Only 23% of Kenyans are satisfied with how it has been implemented and 77% are either dissatisfied or disinterested.
Kenya’s Chief Justice David Maraga recently said: “In my view the constitution of Kenya is one of the best constitutions in the world, if only we could implement it.”
Senior lawyer Ahmednasir Abdullahi believes the problem is that the constitution is just too progressive for the political elite, saying they have only rolled out what is convenient to them.
One of the most striking failures can be seen in the sea of male faces in parliament – the requirement that not more than two-thirds of MPs be of the same gender has clearly not been implemented.
The judiciary says its funding is not in line with what was promised in the constitution.
And the executive and judiciary have certainly not seen eye to eye since the Supreme Court annulled the August 2017 election over irregularities.
When the Supreme Court was due to hear another case seeking to delay the rerun in October 2017, not enough judges turned up – one was unable to come as her bodyguard had been shot by gunmen earlier in the week – meaning the vote, boycotted by the opposition, went ahead as planned.
Judges also accuse the executive of regularly flouting court orders.
Poorer counties are still poor while a bill is languishing in parliament that would give them access to a $240m (£182m) fund for development projects.
The much-vaunted land commission that was to review past abuses has had little impact as it has been dogged by leadership problems.
Corruption is still a major issue – with Kenyans currently focused on the alleged theft of millions of dollars meant for the purchase of medical supplies to combat the Covid-19 pandemic that has turned into a vicious political battle.
And there is a concern that the constitution did not satisfactorily ensure the independence of the police.
So is there a way forward?
Some, including the leader of the opposition ODM party, Raila Odinga, who served as prime minister in the government of national unity that brought in the constitution after deadly post-poll violence, feel some of the laws need amending.

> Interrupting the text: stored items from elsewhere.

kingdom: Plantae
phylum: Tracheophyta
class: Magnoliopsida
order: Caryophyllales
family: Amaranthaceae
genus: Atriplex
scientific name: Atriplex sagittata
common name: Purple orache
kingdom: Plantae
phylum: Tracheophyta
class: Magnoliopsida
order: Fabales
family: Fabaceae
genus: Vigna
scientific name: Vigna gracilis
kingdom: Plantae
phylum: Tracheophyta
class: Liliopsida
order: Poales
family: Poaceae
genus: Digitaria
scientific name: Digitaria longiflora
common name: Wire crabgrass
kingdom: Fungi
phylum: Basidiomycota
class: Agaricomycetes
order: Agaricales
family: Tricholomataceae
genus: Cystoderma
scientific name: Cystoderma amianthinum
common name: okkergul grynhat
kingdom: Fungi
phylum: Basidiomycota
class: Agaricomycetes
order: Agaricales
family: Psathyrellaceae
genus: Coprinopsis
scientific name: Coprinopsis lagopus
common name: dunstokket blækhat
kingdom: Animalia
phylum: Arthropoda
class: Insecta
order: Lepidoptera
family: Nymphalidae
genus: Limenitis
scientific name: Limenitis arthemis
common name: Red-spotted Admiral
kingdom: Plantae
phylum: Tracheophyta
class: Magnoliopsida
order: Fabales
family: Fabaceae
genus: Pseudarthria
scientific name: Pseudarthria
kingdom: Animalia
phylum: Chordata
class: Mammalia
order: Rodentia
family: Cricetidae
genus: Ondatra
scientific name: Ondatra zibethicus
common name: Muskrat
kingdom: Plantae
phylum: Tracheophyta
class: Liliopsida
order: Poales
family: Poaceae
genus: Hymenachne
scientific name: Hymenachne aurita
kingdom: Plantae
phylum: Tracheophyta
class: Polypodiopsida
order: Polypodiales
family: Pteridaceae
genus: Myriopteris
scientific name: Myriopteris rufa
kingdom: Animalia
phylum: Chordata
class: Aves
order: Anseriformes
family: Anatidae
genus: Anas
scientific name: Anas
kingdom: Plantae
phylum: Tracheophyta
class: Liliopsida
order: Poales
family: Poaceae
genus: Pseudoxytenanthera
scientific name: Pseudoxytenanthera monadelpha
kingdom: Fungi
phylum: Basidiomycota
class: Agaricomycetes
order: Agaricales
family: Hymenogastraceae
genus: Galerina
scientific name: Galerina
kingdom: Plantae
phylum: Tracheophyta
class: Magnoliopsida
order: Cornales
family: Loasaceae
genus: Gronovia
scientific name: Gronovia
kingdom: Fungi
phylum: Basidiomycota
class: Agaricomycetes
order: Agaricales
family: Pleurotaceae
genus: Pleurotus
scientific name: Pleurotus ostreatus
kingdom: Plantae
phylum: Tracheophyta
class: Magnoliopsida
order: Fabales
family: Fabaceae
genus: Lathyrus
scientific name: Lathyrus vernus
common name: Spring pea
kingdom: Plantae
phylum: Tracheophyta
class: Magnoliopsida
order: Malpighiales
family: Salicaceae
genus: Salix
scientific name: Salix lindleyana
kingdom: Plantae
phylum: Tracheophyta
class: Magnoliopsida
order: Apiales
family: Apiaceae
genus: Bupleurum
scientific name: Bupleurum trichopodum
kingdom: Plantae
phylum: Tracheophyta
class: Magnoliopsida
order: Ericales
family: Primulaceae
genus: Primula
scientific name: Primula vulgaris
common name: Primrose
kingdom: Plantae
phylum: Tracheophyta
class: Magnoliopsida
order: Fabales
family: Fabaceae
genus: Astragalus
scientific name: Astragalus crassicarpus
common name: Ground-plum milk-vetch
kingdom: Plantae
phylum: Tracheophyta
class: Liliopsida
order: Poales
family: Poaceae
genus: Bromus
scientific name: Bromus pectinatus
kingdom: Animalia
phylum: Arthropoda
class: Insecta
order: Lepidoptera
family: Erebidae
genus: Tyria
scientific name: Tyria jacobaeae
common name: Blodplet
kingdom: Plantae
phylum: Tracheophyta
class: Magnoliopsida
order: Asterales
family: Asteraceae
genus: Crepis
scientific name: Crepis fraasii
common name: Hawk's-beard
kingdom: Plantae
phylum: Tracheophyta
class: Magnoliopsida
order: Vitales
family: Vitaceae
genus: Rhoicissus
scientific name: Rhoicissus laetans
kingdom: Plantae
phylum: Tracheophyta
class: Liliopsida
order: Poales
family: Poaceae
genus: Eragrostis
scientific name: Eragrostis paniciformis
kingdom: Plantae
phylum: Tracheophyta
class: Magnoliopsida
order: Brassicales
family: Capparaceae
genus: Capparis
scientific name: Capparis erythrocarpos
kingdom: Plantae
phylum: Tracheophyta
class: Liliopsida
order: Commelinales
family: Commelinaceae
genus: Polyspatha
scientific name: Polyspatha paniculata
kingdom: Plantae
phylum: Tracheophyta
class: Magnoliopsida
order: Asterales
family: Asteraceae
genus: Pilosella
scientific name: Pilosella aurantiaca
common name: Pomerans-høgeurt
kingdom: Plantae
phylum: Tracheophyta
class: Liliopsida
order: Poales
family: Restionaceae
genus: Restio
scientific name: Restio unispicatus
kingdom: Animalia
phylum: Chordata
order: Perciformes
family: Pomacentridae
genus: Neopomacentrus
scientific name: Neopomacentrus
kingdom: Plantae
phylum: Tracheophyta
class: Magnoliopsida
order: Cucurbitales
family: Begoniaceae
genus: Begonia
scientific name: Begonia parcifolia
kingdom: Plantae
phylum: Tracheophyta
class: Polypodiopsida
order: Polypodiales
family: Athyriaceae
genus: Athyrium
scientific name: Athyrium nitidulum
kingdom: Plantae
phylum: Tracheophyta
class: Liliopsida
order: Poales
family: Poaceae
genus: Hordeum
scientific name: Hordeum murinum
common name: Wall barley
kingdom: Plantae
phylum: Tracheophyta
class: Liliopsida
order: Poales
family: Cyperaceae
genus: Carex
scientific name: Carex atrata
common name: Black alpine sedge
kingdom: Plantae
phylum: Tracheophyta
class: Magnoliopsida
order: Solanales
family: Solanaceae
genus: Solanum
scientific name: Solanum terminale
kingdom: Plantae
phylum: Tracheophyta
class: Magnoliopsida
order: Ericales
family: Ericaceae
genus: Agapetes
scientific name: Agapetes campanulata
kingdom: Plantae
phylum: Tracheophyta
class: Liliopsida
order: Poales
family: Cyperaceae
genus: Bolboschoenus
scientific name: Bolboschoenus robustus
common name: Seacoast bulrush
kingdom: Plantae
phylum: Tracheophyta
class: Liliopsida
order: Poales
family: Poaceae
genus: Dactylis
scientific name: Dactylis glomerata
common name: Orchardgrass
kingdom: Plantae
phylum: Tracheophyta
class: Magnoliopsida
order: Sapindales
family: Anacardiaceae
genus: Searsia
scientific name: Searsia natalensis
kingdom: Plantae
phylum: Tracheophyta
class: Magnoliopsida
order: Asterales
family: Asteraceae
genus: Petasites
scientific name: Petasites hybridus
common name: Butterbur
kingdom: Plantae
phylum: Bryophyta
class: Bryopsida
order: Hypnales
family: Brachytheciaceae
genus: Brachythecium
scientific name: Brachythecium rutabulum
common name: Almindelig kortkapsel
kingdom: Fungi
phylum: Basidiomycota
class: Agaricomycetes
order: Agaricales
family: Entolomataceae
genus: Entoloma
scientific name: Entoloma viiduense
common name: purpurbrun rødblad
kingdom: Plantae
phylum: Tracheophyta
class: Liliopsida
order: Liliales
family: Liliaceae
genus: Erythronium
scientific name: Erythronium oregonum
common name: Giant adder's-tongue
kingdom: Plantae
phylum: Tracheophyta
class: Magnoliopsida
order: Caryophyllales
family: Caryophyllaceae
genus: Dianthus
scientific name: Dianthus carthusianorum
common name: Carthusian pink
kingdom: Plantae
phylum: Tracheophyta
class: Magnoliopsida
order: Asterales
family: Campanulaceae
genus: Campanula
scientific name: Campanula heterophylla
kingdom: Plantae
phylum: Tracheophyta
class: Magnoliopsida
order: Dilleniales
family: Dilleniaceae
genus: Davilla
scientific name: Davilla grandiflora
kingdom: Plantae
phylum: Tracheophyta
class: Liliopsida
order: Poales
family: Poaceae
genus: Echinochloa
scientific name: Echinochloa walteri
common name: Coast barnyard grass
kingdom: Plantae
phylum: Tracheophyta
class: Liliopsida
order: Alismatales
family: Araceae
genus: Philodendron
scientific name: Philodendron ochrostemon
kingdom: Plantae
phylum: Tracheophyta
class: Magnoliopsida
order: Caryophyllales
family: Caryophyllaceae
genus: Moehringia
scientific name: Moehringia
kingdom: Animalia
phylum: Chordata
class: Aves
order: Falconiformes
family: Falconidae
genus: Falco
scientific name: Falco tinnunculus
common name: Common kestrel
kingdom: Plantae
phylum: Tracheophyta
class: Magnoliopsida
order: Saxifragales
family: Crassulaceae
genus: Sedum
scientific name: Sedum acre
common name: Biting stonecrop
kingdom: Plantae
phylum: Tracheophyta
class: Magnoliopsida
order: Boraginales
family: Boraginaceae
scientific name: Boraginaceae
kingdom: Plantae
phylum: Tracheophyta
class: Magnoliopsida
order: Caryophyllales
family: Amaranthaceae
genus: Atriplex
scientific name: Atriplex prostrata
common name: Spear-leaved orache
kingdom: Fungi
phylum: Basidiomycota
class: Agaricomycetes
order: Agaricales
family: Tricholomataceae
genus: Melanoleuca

He has joined forces with President Uhuru Kenyatta to champion change under an initiative dubbed “Building Bridges”.
The two rivals kissed and made up – metaphorically – two years ago to end tensions following another disputed, deadly and divisive election season.
They agreed to put together a team to find a way to end such instability looking at nine issues – including ethnic antagonism, corruption and devolution – thought to be among the greatest challenges since the country became independent in 1963.
And this taskforce is expected to release its final report soon.
Yet the Infotrak poll shows that 60% of Kenyans are not keen on another constitutional review, wanting instead the constitution they voted for in a referendum in 2010 to be respected.
They would prefer their politicians to rule in accordance with the laws they have, agreeing with Russian writer Leo Tolstoy who once said: “Writing laws is easy, but governing is difficult.”